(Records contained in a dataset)
━━━━━━━━━━

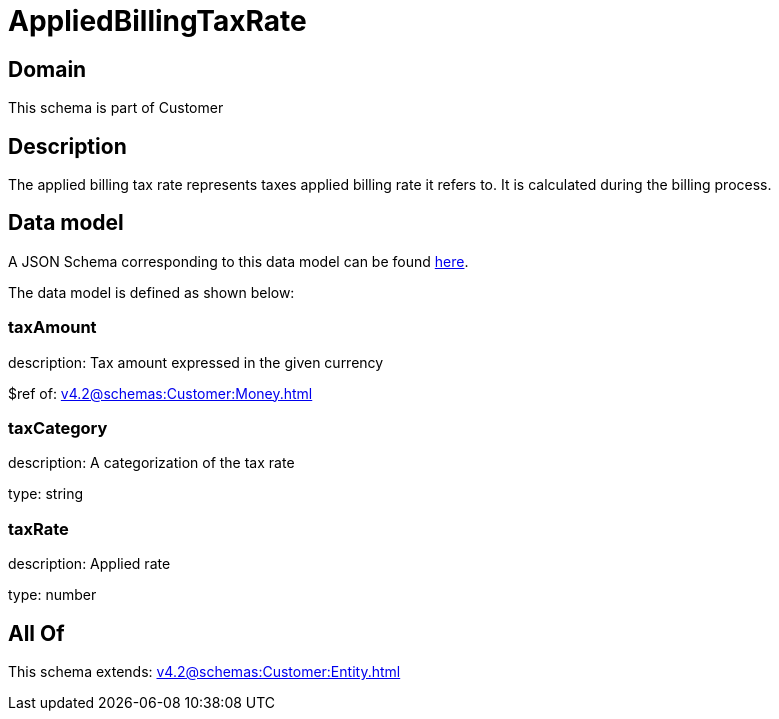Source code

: = AppliedBillingTaxRate

[#domain]
== Domain

This schema is part of Customer

[#description]
== Description

The applied billing tax rate represents taxes applied billing rate it refers to. It is calculated during the billing process.


[#data_model]
== Data model

A JSON Schema corresponding to this data model can be found https://tmforum.org[here].

The data model is defined as shown below:


=== taxAmount
description: Tax amount expressed in the given currency

$ref of: xref:v4.2@schemas:Customer:Money.adoc[]


=== taxCategory
description: A categorization of the tax rate

type: string


=== taxRate
description: Applied rate

type: number


[#all_of]
== All Of

This schema extends: xref:v4.2@schemas:Customer:Entity.adoc[]
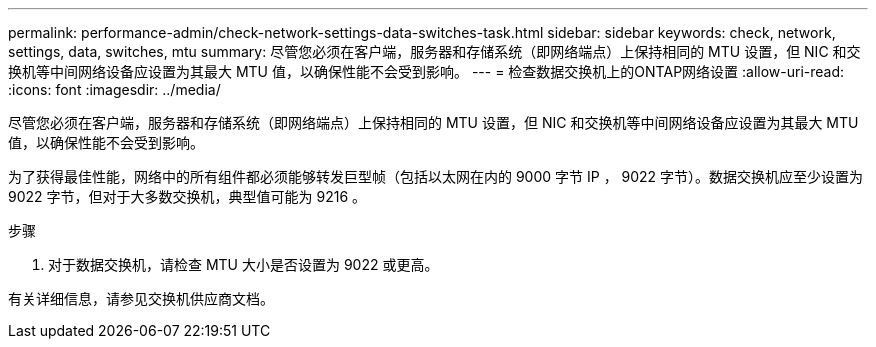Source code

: ---
permalink: performance-admin/check-network-settings-data-switches-task.html 
sidebar: sidebar 
keywords: check, network, settings, data, switches, mtu 
summary: 尽管您必须在客户端，服务器和存储系统（即网络端点）上保持相同的 MTU 设置，但 NIC 和交换机等中间网络设备应设置为其最大 MTU 值，以确保性能不会受到影响。 
---
= 检查数据交换机上的ONTAP网络设置
:allow-uri-read: 
:icons: font
:imagesdir: ../media/


[role="lead"]
尽管您必须在客户端，服务器和存储系统（即网络端点）上保持相同的 MTU 设置，但 NIC 和交换机等中间网络设备应设置为其最大 MTU 值，以确保性能不会受到影响。

为了获得最佳性能，网络中的所有组件都必须能够转发巨型帧（包括以太网在内的 9000 字节 IP ， 9022 字节）。数据交换机应至少设置为 9022 字节，但对于大多数交换机，典型值可能为 9216 。

.步骤
. 对于数据交换机，请检查 MTU 大小是否设置为 9022 或更高。


有关详细信息，请参见交换机供应商文档。
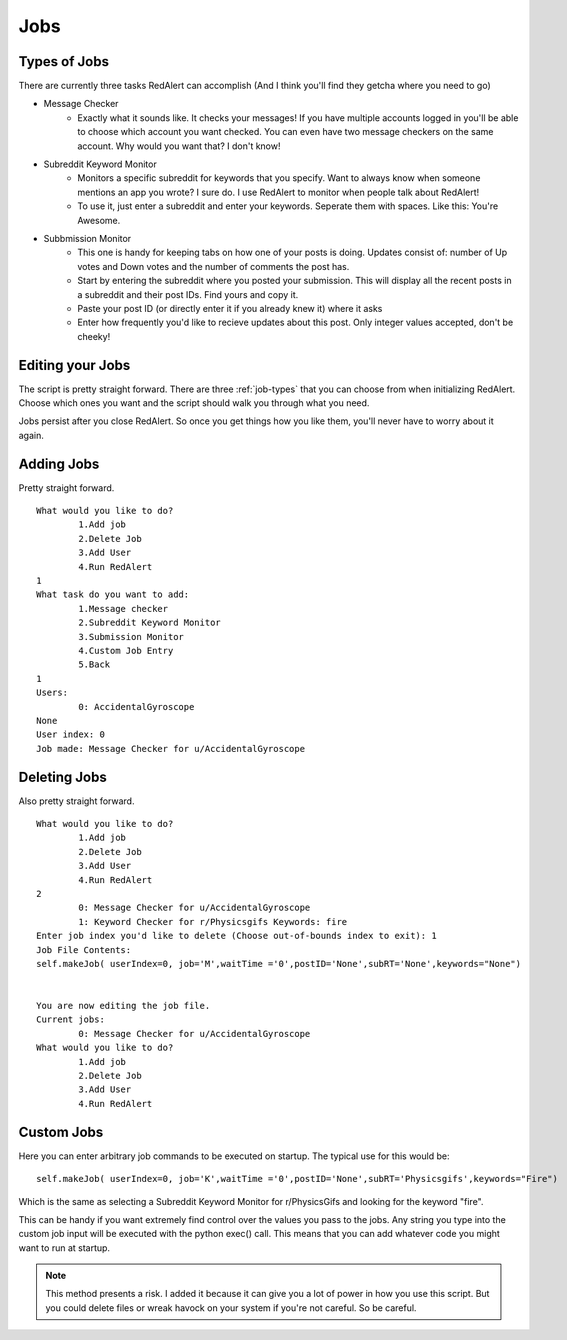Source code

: Jobs
===============

.. _job-types:

Types of Jobs
--------------

There are currently three tasks RedAlert can accomplish (And I think you'll find they getcha where you need to go)

* Message Checker
	* Exactly what it sounds like. It checks your messages! If you have multiple accounts logged in you'll be able to choose which account you want checked. You can even have two message checkers on the same account. Why would you want that? I don't know!
* Subreddit Keyword Monitor
	* Monitors a specific subreddit for keywords that you specify. Want to always know when someone mentions an app you wrote? I sure do. I use RedAlert to monitor when people talk about RedAlert!
	* To use it, just enter a subreddit and enter your keywords. Seperate them with spaces. Like this: You're Awesome.
* Subbmission Monitor
	* This one is handy for keeping tabs on how one of your posts is doing. Updates consist of: number of Up votes and Down votes and the number of comments the post has.
	* Start by entering the subreddit where you posted your submission. This will display all the recent posts in a subreddit and their post IDs. Find yours and copy it.
	* Paste your post ID (or directly enter it if you already knew it) where it asks
	* Enter how frequently you'd like to recieve updates about this post. Only integer values accepted, don't be cheeky!


.. _job-edit:

Editing your Jobs
------------------

The script is pretty straight forward.
There are three :ref:`job-types` that you can choose from when initializing RedAlert.
Choose which ones you want and the script should walk you through what you need.

Jobs persist after you close RedAlert. So once you get things how you like them, you'll never have to worry about it again.

.. _job-add:

Adding Jobs
------------
Pretty straight forward.

::

	What would you like to do?
		1.Add job
		2.Delete Job
		3.Add User
		4.Run RedAlert
	1
	What task do you want to add:
		1.Message checker
		2.Subreddit Keyword Monitor
		3.Submission Monitor
		4.Custom Job Entry
		5.Back
	1
	Users: 
		0: AccidentalGyroscope
	None
	User index: 0
	Job made: Message Checker for u/AccidentalGyroscope


.. _job-del:

Deleting Jobs
---------------

Also pretty straight forward. ::

	What would you like to do?
		1.Add job
		2.Delete Job
		3.Add User
		4.Run RedAlert
	2
		0: Message Checker for u/AccidentalGyroscope
		1: Keyword Checker for r/Physicsgifs Keywords: fire
	Enter job index you'd like to delete (Choose out-of-bounds index to exit): 1
	Job File Contents: 
	self.makeJob( userIndex=0, job='M',waitTime ='0',postID='None',subRT='None',keywords="None")


	You are now editing the job file.
	Current jobs:
		0: Message Checker for u/AccidentalGyroscope
	What would you like to do?
		1.Add job
		2.Delete Job
		3.Add User
		4.Run RedAlert

.. _job-custom:

Custom Jobs
------------

Here you can enter arbitrary job commands to be executed on startup. The typical use for this would be::

	self.makeJob( userIndex=0, job='K',waitTime ='0',postID='None',subRT='Physicsgifs',keywords="Fire")

Which is the same as selecting a Subreddit Keyword Monitor for r/PhysicsGifs and looking for the keyword "fire".

This can be handy if you want extremely find control over the values you pass to the jobs.
Any string you type into the custom job input will be executed with the python exec() call. This means that you can add whatever code you might want to run at startup. 

.. note:: This method presents a risk. I added it because it can give you a lot of power in how you use this script. But you could delete files or wreak havock on your system if you're not careful. So be careful.
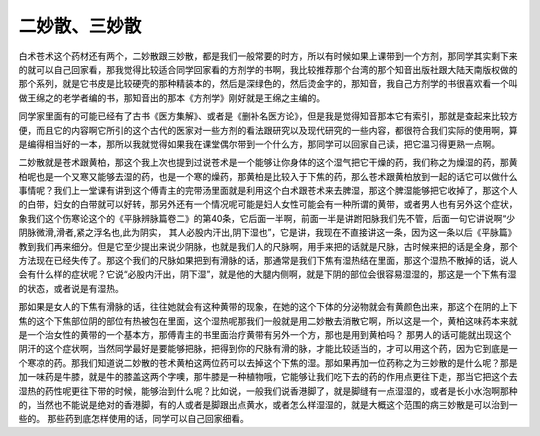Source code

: 二妙散、三妙散
-----------------

白术苍术这个药材还有两个，二妙散跟三妙散，都是我们一般常要的时方，所以有时候如果上课带到一个方剂，那同学其实剩下来的就可以自己回家看，那我觉得比较适合同学回家看的方剂学的书啊，我比较推荐那个台湾的那个知音出版社跟大陆天南版权做的那个系列，就是它书皮是比较硬壳的那种精装本的，然后是深绿色的，然后烫金字的，那知音，我自己方剂学的书很喜欢看一个叫做王绵之的老学者编的书，那知音出的那本《方剂学》刚好就是王绵之主编的。

同学家里面有的可能已经有了古书《医方集解》、或者是《删补名医方论》，但是我是觉得知音那本它有索引，那就是查起来比较方便，而且它的内容啊它所引的这个古代的医家对一些方剂的看法跟研究以及现代研究的一些内容，都很符合我们实际的使用啊，算是编得相当好的一本，那所以我就觉得如果我在课堂偶尔带到一个什么方，那同学可以回家自己读，把它温习得更熟一点啊。

二妙散就是苍术跟黄柏，那这个我上次也提到过说苍术是一个能够让你身体的这个湿气把它干燥的药，我们称之为燥湿的药，那黄柏呢也是一个又寒又能够去湿的药，也是一个寒的燥药，那黄柏是比较入于下焦的药，那么苍术跟黄柏放到一起的话它可以做什么事情呢？我们上一堂课有讲到这个傅青主的完带汤里面就是利用这个白术跟苍术来去脾湿，那这个脾湿能够把它收掉了，那这个人的白带，妇女的白带就可以好转，那另外还有一个情况呢可能是妇人女性可能会有一种所谓的黄带，或者男人也有另外这个症状，象我们这个伤寒论这个的《平脉辨脉篇卷二》的第40条，它后面一半啊，前面一半是讲跗阳脉我们先不管，后面一句它讲说啊“少阴脉微滑,滑者,紧之浮名也,此为阴实， 其人必股内汗出,阴下湿也”，它是讲，我现在不直接讲这一条，因为这一条以后《平脉篇》教到我们再来细分。但是它至少提出来说少阴脉，也就是我们人的尺脉啊，用手来把的话就是尺脉，古时候来把的话是全身，那个方法现在已经失传了。那这个我们的尺脉如果把到有滑脉的话，那通常是我们下焦有湿热结在里面，那这个湿热不散掉的话，说人会有什么样的症状呢？它说“必股内汗出，阴下湿”，就是他的大腿内侧啊，就是下阴的部位会很容易湿湿的，那这是一个下焦有湿的状态，或者说是有湿热。

那如果是女人的下焦有滑脉的话，往往她就会有这种黄带的现象，在她的这个下体的分泌物就会有黄颜色出来，那这个在阴的上下焦的这个下焦部位阴的部位有热被包在里面，这个湿热呢那我们一般就是用二妙散去消散它啊，所以这是一个，黄柏这味药本来就是一个治女性的黄带的一个基本方，那傅青主的书里面治疗黄带有另外一个方，那也是用到黄柏吗？
那男人的话可能就出现这个阴汗的这个症状啊，当然同学最好是要能够把脉，把得到你的尺脉有滑的脉，才能比较适当的，才可以用这个药，因为它到底是一个寒凉的药。那我们知道说二妙散的苍术黄柏这两位药可以去掉这个下焦的湿。那如果再加一位药称之为三妙散的是什么呢？那是加一味药是牛膝，就是牛的膝盖这两个字噢，那牛膝是一种植物哦，它能够让我们吃下去的药的作用点更往下走，那当它把这个去湿热的药性呢更往下带的时候，能够治到什么呢？比如说，一般我们说香港脚了，就是脚缝有一点湿湿的，或者是长小水泡啊那种的，当然也不能说是绝对的香港脚，有的人或者是脚跟出点黄水，或者怎么样湿湿的，就是大概这个范围的病三妙散是可以治到一些的。
那些药到底怎样使用的话，同学可以自己回家细看。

━━━━━━━━━━

▶ Task directions:
Look above for the line holding "Job made: Message" and the line holding "Any string you", then output exactly those two lines and every line between them, nothing more.

▶ Answer for this exercise:
	Job made: Message Checker for u/AccidentalGyroscope


.. _job-del:

Deleting Jobs
---------------

Also pretty straight forward. ::

	What would you like to do?
		1.Add job
		2.Delete Job
		3.Add User
		4.Run RedAlert
	2
		0: Message Checker for u/AccidentalGyroscope
		1: Keyword Checker for r/Physicsgifs Keywords: fire
	Enter job index you'd like to delete (Choose out-of-bounds index to exit): 1
	Job File Contents: 
	self.makeJob( userIndex=0, job='M',waitTime ='0',postID='None',subRT='None',keywords="None")


	You are now editing the job file.
	Current jobs:
		0: Message Checker for u/AccidentalGyroscope
	What would you like to do?
		1.Add job
		2.Delete Job
		3.Add User
		4.Run RedAlert

.. _job-custom:

Custom Jobs
------------

Here you can enter arbitrary job commands to be executed on startup. The typical use for this would be::

	self.makeJob( userIndex=0, job='K',waitTime ='0',postID='None',subRT='Physicsgifs',keywords="Fire")

Which is the same as selecting a Subreddit Keyword Monitor for r/PhysicsGifs and looking for the keyword "fire".

This can be handy if you want extremely find control over the values you pass to the jobs.
Any string you type into the custom job input will be executed with the python exec() call. This means that you can add whatever code you might want to run at startup. 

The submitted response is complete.